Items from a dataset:
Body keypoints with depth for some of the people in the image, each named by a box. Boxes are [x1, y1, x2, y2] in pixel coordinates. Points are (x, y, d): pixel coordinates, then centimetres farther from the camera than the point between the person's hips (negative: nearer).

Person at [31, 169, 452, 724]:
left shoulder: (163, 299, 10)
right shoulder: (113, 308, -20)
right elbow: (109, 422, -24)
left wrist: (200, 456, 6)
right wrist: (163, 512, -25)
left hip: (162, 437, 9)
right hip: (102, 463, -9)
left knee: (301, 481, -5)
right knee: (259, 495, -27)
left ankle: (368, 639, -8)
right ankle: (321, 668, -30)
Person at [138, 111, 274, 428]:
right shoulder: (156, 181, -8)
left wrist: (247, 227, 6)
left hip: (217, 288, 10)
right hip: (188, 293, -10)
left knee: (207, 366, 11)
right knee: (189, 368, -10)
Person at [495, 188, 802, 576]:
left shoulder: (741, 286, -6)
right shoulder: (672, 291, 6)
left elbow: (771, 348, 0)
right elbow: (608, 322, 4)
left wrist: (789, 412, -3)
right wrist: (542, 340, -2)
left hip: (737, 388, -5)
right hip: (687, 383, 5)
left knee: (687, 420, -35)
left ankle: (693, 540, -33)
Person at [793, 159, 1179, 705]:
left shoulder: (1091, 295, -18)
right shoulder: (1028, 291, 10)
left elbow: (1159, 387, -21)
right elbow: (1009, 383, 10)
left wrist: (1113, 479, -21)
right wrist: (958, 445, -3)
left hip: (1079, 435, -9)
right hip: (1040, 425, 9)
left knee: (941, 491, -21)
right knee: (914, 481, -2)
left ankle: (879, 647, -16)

==

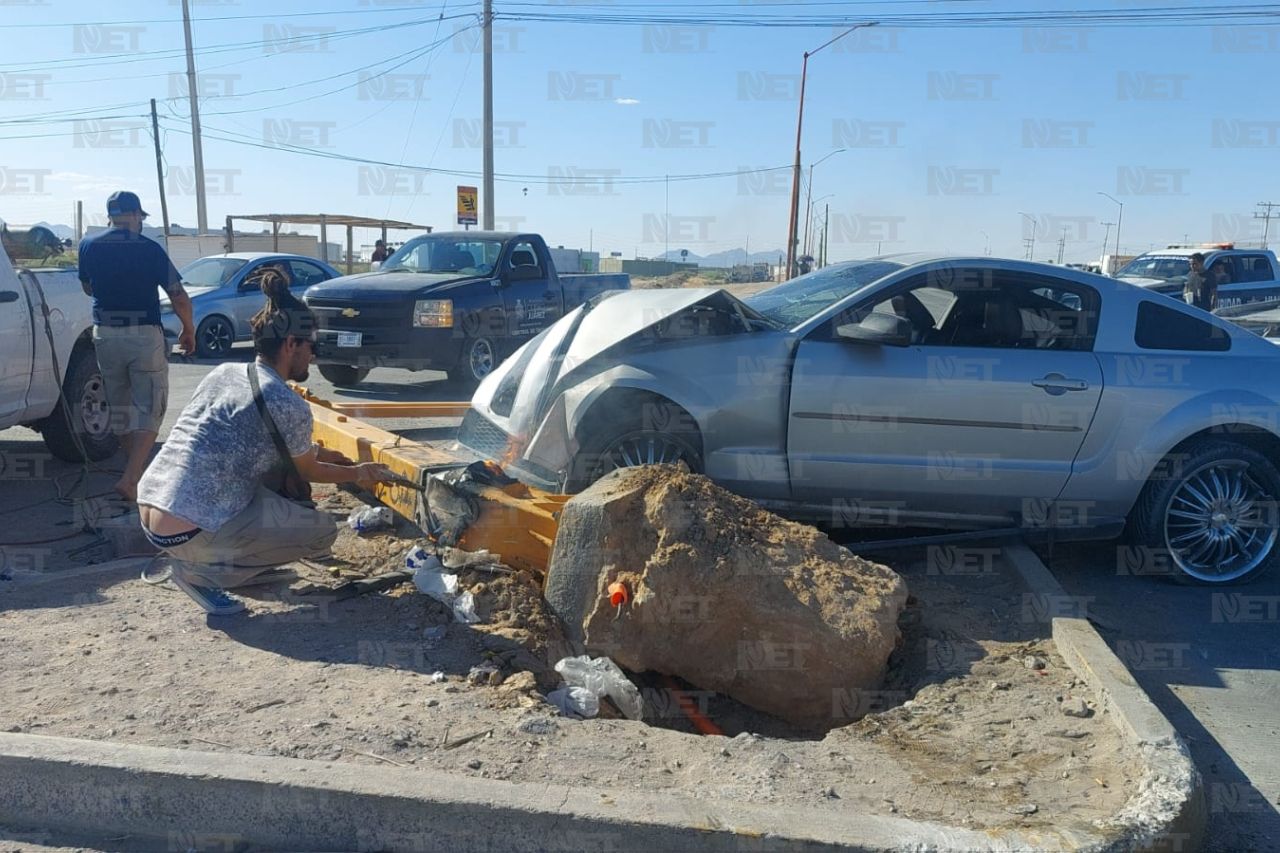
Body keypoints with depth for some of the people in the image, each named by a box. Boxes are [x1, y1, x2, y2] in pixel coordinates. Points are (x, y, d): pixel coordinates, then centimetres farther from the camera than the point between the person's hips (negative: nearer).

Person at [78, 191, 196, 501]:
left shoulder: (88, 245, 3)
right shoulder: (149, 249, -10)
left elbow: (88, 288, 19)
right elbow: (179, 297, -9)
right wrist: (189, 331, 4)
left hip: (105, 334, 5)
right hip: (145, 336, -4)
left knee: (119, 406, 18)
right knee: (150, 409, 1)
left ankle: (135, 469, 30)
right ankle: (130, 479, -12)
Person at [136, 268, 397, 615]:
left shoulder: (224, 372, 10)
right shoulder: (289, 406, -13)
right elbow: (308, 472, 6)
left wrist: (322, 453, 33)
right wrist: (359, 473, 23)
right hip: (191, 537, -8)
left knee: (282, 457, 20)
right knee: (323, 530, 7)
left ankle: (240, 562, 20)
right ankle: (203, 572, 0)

[Task to carry out]: Rewrite the lines from the one with "right knee: (150, 409, 1)" up to and including the one with "right ankle: (203, 572, 0)", changing "wrist" to "hand" and keeping everything else the same.

[Solution]:
right knee: (150, 409, 1)
left ankle: (135, 469, 30)
right ankle: (130, 479, -12)
Person at [136, 268, 397, 615]:
left shoulder: (224, 372, 10)
right shoulder: (289, 406, -13)
right elbow: (308, 472, 6)
left hand: (322, 453, 33)
right hand: (359, 473, 23)
right hip: (191, 537, -8)
left knee: (282, 457, 20)
right knee: (323, 530, 7)
left ankle: (240, 562, 20)
right ankle: (203, 572, 0)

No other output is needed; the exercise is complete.